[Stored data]

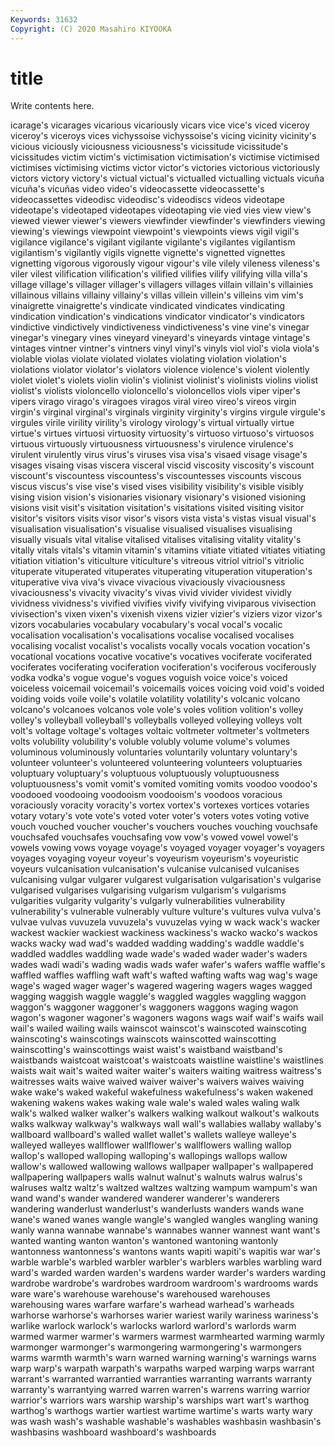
 ```yaml
---
Keywords: 31632
Copyright: (C) 2020 Masahiro KIYOOKA
---
```


# title

Write contents here.

icarage's
vicarages vicarious vicariously vicars vice vice's viced viceroy viceroy's viceroys
vices vichyssoise vichyssoise's vicing vicinity vicinity's vicious viciously viciousness viciousness's
vicissitude vicissitude's vicissitudes victim victim's victimisation victimisation's victimise victimised victimises
victimising victims victor victor's victories victorious victoriously victors victory victory's
victual victual's victualled victualling victuals vicuña vicuña's vicuñas video video's
videocassette videocassette's videocassettes videodisc videodisc's videodiscs videos videotape videotape's videotaped
videotapes videotaping vie vied vies view view's viewed viewer viewer's
viewers viewfinder viewfinder's viewfinders viewing viewing's viewings viewpoint viewpoint's viewpoints
views vigil vigil's vigilance vigilance's vigilant vigilante vigilante's vigilantes vigilantism
vigilantism's vigilantly vigils vignette vignette's vignetted vignettes vignetting vigorous vigorously
vigour vigour's vile vilely vileness vileness's viler vilest vilification vilification's
vilified vilifies vilify vilifying villa villa's village village's villager villager's
villagers villages villain villain's villainies villainous villains villainy villainy's villas
villein villein's villeins vim vim's vinaigrette vinaigrette's vindicate vindicated vindicates
vindicating vindication vindication's vindications vindicator vindicator's vindicators vindictive vindictively vindictiveness
vindictiveness's vine vine's vinegar vinegar's vinegary vines vineyard vineyard's vineyards
vintage vintage's vintages vintner vintner's vintners vinyl vinyl's vinyls viol
viol's viola viola's violable violas violate violated violates violating violation
violation's violations violator violator's violators violence violence's violent violently violet
violet's violets violin violin's violinist violinist's violinists violins violist violist's
violists violoncello violoncello's violoncellos viols viper viper's vipers virago virago's
viragoes viragos viral vireo vireo's vireos virgin virgin's virginal virginal's
virginals virginity virginity's virgins virgule virgule's virgules virile virility virility's
virology virology's virtual virtually virtue virtue's virtues virtuosi virtuosity virtuosity's
virtuoso virtuoso's virtuosos virtuous virtuously virtuousness virtuousness's virulence virulence's virulent
virulently virus virus's viruses visa visa's visaed visage visage's visages
visaing visas viscera visceral viscid viscosity viscosity's viscount viscount's viscountess
viscountess's viscountesses viscounts viscous viscus viscus's vise vise's vised vises
visibility visibility's visible visibly vising vision vision's visionaries visionary visionary's
visioned visioning visions visit visit's visitation visitation's visitations visited visiting
visitor visitor's visitors visits visor visor's visors vista vista's vistas
visual visual's visualisation visualisation's visualise visualised visualises visualising visually visuals
vital vitalise vitalised vitalises vitalising vitality vitality's vitally vitals vitals's
vitamin vitamin's vitamins vitiate vitiated vitiates vitiating vitiation vitiation's viticulture
viticulture's vitreous vitriol vitriol's vitriolic vituperate vituperated vituperates vituperating vituperation
vituperation's vituperative viva viva's vivace vivacious vivaciously vivaciousness vivaciousness's vivacity
vivacity's vivas vivid vivider vividest vividly vividness vividness's vivified vivifies
vivify vivifying viviparous vivisection vivisection's vixen vixen's vixenish vixens vizier
vizier's viziers vizor vizor's vizors vocabularies vocabulary vocabulary's vocal vocal's
vocalic vocalisation vocalisation's vocalisations vocalise vocalised vocalises vocalising vocalist vocalist's
vocalists vocally vocals vocation vocation's vocational vocations vocative vocative's vocatives
vociferate vociferated vociferates vociferating vociferation vociferation's vociferous vociferously vodka vodka's
vogue vogue's vogues voguish voice voice's voiced voiceless voicemail voicemail's
voicemails voices voicing void void's voided voiding voids voile voile's
volatile volatility volatility's volcanic volcano volcano's volcanoes volcanos vole vole's
voles volition volition's volley volley's volleyball volleyball's volleyballs volleyed volleying
volleys volt volt's voltage voltage's voltages voltaic voltmeter voltmeter's voltmeters
volts volubility volubility's voluble volubly volume volume's volumes voluminous voluminously
voluntaries voluntarily voluntary voluntary's volunteer volunteer's volunteered volunteering volunteers voluptuaries
voluptuary voluptuary's voluptuous voluptuously voluptuousness voluptuousness's vomit vomit's vomited vomiting
vomits voodoo voodoo's voodooed voodooing voodooism voodooism's voodoos voracious voraciously
voracity voracity's vortex vortex's vortexes vortices votaries votary votary's vote
vote's voted voter voter's voters votes voting votive vouch vouched
voucher voucher's vouchers vouches vouching vouchsafe vouchsafed vouchsafes vouchsafing vow
vow's vowed vowel vowel's vowels vowing vows voyage voyage's voyaged
voyager voyager's voyagers voyages voyaging voyeur voyeur's voyeurism voyeurism's voyeuristic
voyeurs vulcanisation vulcanisation's vulcanise vulcanised vulcanises vulcanising vulgar vulgarer vulgarest
vulgarisation vulgarisation's vulgarise vulgarised vulgarises vulgarising vulgarism vulgarism's vulgarisms vulgarities
vulgarity vulgarity's vulgarly vulnerabilities vulnerability vulnerability's vulnerable vulnerably vulture vulture's
vultures vulva vulva's vulvae vulvas vuvuzela vuvuzela's vuvuzelas vying w
wack wack's wacker wackest wackier wackiest wackiness wackiness's wacko wacko's
wackos wacks wacky wad wad's wadded wadding wadding's waddle waddle's
waddled waddles waddling wade wade's waded wader wader's waders wades
wadi wadi's wading wadis wads wafer wafer's wafers waffle waffle's
waffled waffles waffling waft waft's wafted wafting wafts wag wag's
wage wage's waged wager wager's wagered wagering wagers wages wagged
wagging waggish waggle waggle's waggled waggles waggling waggon waggon's waggoner
waggoner's waggoners waggons waging wagon wagon's wagoner wagoner's wagoners wagons
wags waif waif's waifs wail wail's wailed wailing wails wainscot
wainscot's wainscoted wainscoting wainscoting's wainscotings wainscots wainscotted wainscotting wainscotting's wainscottings
waist waist's waistband waistband's waistbands waistcoat waistcoat's waistcoats waistline waistline's
waistlines waists wait wait's waited waiter waiter's waiters waiting waitress
waitress's waitresses waits waive waived waiver waiver's waivers waives waiving
wake wake's waked wakeful wakefulness wakefulness's waken wakened wakening wakens
wakes waking wale wale's waled wales waling walk walk's walked
walker walker's walkers walking walkout walkout's walkouts walks walkway walkway's
walkways wall wall's wallabies wallaby wallaby's wallboard wallboard's walled wallet
wallet's wallets walleye walleye's walleyed walleyes wallflower wallflower's wallflowers walling
wallop wallop's walloped walloping walloping's wallopings wallops wallow wallow's wallowed
wallowing wallows wallpaper wallpaper's wallpapered wallpapering wallpapers walls walnut walnut's
walnuts walrus walrus's walruses waltz waltz's waltzed waltzes waltzing wampum
wampum's wan wand wand's wander wandered wanderer wanderer's wanderers wandering
wanderlust wanderlust's wanderlusts wanders wands wane wane's waned wanes wangle
wangle's wangled wangles wangling waning wanly wanna wannabe wannabe's wannabes
wanner wannest want want's wanted wanting wanton wanton's wantoned wantoning
wantonly wantonness wantonness's wantons wants wapiti wapiti's wapitis war war's
warble warble's warbled warbler warbler's warblers warbles warbling ward ward's
warded warden warden's wardens warder warder's warders warding wardrobe wardrobe's
wardrobes wardroom wardroom's wardrooms wards ware ware's warehouse warehouse's warehoused
warehouses warehousing wares warfare warfare's warhead warhead's warheads warhorse warhorse's
warhorses warier wariest warily wariness wariness's warlike warlock warlock's warlocks
warlord warlord's warlords warm warmed warmer warmer's warmers warmest warmhearted
warming warmly warmonger warmonger's warmongering warmongering's warmongers warms warmth warmth's
warn warned warning warning's warnings warns warp warp's warpath warpath's
warpaths warped warping warps warrant warrant's warranted warrantied warranties warranting
warrants warranty warranty's warrantying warred warren warren's warrens warring warrior
warrior's warriors wars warship warship's warships wart wart's warthog warthog's
warthogs wartier wartiest wartime wartime's warts warty wary was wash
wash's washable washable's washables washbasin washbasin's washbasins washboard washboard's washboards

# [Task brief]
Exactly the lines from the top of the entries through the line with "victimising victims victor", inclusive, must be given again, with every picture omitted.

# [Output below]
 ```yaml
---
Keywords: 31632
Copyright: (C) 2020 Masahiro KIYOOKA
---
```


# title

Write contents here.

icarage's
vicarages vicarious vicariously vicars vice vice's viced viceroy viceroy's viceroys
vices vichyssoise vichyssoise's vicing vicinity vicinity's vicious viciously viciousness viciousness's
vicissitude vicissitude's vicissitudes victim victim's victimisation victimisation's victimise victimised victimises
victimising victims victor victor's victories victorious victoriously victors victory victory's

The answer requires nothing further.